Die verheirateten Männer und Frauen erlauben sich an den Ruhetagen des Jahres überhaupt keine Spiele und Belustigungen und nur wenige Männer, die in ihrem Hauswesen am nachlässigsten sind, gehen in den Wirtshäusern dem Kartenspiel nach. Die meisten hingegen finden ihren Zeitvertreib im nachbarschaftlichen Besuch und in Gesprächen, die sich hauptsächlich um hauswirtschaftliche Angelegenheiten drehen, zur Zeit (1802) jedoch leider auch politische Gegenstände behandeln.

Von der erwachsenen männlichen Jugend wird vor allem das Kartenspiel betrieben, das außer dem Tanzen fast die einzige, aber auch schädlichste Vergnügungsart ist, die in den letzten Jahren (1802) zur Gewohnheit wurde. Ein Knecht verspielt (manchmal) in kurzer Zeit den Lohn eines ganzen Jahres, und gelegentlich versucht man, hierfür auf unehrliche Weise Geld zu erhalten, indem z. B. der Sohn es seinen Eltern entwendet. Die Gewinnsucht verleitet auch zu Betrügereien beim Spiel, und nicht selten führt das Spiel zu Zwist und Feindschaft. Unter der früheren Landesverfassung war daher das Kartenspiel verboten (zuletzt mit Edikt vom 30. 4. 1788) und das zweckmäßigere Kegelspiel üblich.

Unter den verheirateten Frauen sind keine Spiele oder Belustigungen außer den nachbarschaftlichen Besuchen üblich.

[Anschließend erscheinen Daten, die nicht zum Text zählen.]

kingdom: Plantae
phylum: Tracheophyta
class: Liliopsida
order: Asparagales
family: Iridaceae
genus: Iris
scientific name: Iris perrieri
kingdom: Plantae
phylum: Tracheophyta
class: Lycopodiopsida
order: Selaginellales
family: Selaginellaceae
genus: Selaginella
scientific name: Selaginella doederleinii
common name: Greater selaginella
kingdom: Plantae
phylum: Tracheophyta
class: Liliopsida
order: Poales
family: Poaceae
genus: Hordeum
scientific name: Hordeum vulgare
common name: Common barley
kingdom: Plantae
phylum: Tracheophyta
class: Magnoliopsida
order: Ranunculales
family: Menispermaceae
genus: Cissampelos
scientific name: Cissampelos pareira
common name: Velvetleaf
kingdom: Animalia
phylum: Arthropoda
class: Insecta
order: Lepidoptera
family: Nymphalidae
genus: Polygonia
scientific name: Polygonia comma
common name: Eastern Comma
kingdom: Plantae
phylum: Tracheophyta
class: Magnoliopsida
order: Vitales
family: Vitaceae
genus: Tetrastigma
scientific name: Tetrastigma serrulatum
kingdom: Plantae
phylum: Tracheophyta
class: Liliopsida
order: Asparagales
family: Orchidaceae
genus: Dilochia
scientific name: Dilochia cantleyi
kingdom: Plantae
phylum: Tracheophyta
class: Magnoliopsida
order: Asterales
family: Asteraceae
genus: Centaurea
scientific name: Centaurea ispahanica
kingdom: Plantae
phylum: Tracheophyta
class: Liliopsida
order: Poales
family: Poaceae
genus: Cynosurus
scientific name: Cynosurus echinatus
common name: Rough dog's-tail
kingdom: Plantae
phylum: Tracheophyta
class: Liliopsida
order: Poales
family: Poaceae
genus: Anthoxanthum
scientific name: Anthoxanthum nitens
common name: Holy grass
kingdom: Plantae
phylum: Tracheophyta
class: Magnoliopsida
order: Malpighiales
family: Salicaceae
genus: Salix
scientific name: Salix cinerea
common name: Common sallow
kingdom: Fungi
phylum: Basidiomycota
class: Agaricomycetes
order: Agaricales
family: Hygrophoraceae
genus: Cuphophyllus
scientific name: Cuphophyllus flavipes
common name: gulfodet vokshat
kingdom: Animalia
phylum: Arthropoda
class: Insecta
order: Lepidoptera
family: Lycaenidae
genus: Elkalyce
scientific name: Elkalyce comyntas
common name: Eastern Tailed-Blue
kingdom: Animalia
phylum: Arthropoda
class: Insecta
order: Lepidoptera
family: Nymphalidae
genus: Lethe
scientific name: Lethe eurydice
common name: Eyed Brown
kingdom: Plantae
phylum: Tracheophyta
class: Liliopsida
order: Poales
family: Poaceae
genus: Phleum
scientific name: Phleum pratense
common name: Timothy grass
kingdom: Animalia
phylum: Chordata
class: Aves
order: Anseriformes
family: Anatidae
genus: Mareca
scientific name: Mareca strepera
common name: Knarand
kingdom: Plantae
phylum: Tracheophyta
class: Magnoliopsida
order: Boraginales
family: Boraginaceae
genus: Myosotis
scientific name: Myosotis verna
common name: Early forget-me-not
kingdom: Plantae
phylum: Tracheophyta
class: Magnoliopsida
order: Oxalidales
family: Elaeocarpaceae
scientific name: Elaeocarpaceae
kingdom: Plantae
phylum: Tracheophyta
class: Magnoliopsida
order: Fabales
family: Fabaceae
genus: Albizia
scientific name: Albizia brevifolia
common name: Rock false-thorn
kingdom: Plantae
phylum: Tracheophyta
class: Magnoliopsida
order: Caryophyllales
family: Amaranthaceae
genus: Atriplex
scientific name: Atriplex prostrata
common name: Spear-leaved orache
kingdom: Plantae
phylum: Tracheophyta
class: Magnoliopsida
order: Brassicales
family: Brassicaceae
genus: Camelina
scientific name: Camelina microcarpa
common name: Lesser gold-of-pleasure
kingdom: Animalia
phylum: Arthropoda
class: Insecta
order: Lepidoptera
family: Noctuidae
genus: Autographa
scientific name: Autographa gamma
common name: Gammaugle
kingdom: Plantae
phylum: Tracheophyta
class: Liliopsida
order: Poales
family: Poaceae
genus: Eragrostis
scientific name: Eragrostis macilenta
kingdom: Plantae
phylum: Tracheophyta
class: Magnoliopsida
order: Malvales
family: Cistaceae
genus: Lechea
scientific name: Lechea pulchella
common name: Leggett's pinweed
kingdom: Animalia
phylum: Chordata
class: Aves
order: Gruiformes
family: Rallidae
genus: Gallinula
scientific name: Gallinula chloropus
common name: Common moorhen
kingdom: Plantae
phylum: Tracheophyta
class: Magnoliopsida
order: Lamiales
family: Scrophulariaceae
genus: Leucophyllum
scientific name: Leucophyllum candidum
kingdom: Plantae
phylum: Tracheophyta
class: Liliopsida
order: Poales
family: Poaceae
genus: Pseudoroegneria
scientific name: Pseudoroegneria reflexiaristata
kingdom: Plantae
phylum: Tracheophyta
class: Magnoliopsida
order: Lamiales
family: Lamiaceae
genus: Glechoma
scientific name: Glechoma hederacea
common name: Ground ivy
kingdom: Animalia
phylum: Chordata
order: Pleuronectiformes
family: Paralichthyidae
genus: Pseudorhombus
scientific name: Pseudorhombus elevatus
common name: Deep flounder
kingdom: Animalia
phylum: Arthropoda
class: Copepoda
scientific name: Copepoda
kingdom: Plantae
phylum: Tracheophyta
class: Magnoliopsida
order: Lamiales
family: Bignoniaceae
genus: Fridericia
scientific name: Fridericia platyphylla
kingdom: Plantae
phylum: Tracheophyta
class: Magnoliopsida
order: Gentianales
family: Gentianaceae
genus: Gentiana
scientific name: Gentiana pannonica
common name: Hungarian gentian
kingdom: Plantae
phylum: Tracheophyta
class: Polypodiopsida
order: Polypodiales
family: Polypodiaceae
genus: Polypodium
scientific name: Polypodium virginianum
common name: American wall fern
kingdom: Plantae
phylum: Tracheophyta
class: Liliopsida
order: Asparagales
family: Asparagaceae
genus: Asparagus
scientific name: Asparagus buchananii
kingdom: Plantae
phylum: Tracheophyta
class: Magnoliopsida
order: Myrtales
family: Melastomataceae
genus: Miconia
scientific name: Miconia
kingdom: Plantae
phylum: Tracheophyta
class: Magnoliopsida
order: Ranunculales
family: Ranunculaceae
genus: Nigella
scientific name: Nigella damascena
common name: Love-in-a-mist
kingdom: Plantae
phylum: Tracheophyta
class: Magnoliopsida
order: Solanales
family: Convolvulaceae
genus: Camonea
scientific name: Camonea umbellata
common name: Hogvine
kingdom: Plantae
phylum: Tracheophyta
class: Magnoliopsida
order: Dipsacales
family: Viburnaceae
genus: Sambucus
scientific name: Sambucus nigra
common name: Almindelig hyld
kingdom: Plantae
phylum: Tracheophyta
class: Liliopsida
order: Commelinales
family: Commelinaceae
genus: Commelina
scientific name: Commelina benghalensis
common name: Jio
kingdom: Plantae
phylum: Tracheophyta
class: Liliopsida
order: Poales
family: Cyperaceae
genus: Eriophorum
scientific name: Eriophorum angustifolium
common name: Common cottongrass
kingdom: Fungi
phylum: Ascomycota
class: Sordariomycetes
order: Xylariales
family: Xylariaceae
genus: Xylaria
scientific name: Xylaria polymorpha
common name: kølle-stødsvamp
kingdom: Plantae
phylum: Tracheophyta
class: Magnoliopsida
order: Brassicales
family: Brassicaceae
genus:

Die Mädchen finden auch beim Tanzen ihr Vergnügen. Die Kinder schließlich beschäftigen sich mit Ball- und anderen Bewegungsspielen an der frischen Luft.

Abergläubische Gewohnheiten

Der Aberglaube und die daraus entstehenden Mißbräuche sind seit mehreren Jahren in der hiesigen Gegend so sehr geschwunden, daß nur noch wenige Spuren davon zu finden sind. Bei einigen einfältigen Menschen mögen wohl noch manche abergläubischen Vorstellungen anzutreffen sein, doch sind sie nicht so bekannt, daß sie allgemein auffallen. Stattdessen scheint jetzt (1802) zum Nachteil der Moral, der Unglaube die Oberhand zu gewinnen.

Altertümliche Monumente

Erwähnenswerte Altertümer und Monumente sind hier nicht anzutreffen, jedoch ist bei dem Ort Gelsdorf bemerkenswert, daß er mit einem Graben umgeben ist, der Reuters-Graben genannt wird. Auf ihm läuft von der Mitte des Dorfes aus ein Gäßchen, das man Schwistegasse nennt, und hinter dem Graben liegt ein Plätzchen, das Wachthaus heißt. Tore sind zwar keine mehr vorhanden, aber in alten Urkunden werden die oberste und unterste Pforte am oberen und unteren Ende des Dorfes genannt. Alle diese Umstände führen zu der Vermutung, daß Gelsdorf in alten Zeiten zur Verteidigung bei kleineren Faustkriegen befestigt war und zwei Tore hatte. Aber Spuren von einer Mauer haben sich weder gefunden, noch weiß man in der Bevölkerung etwas davon.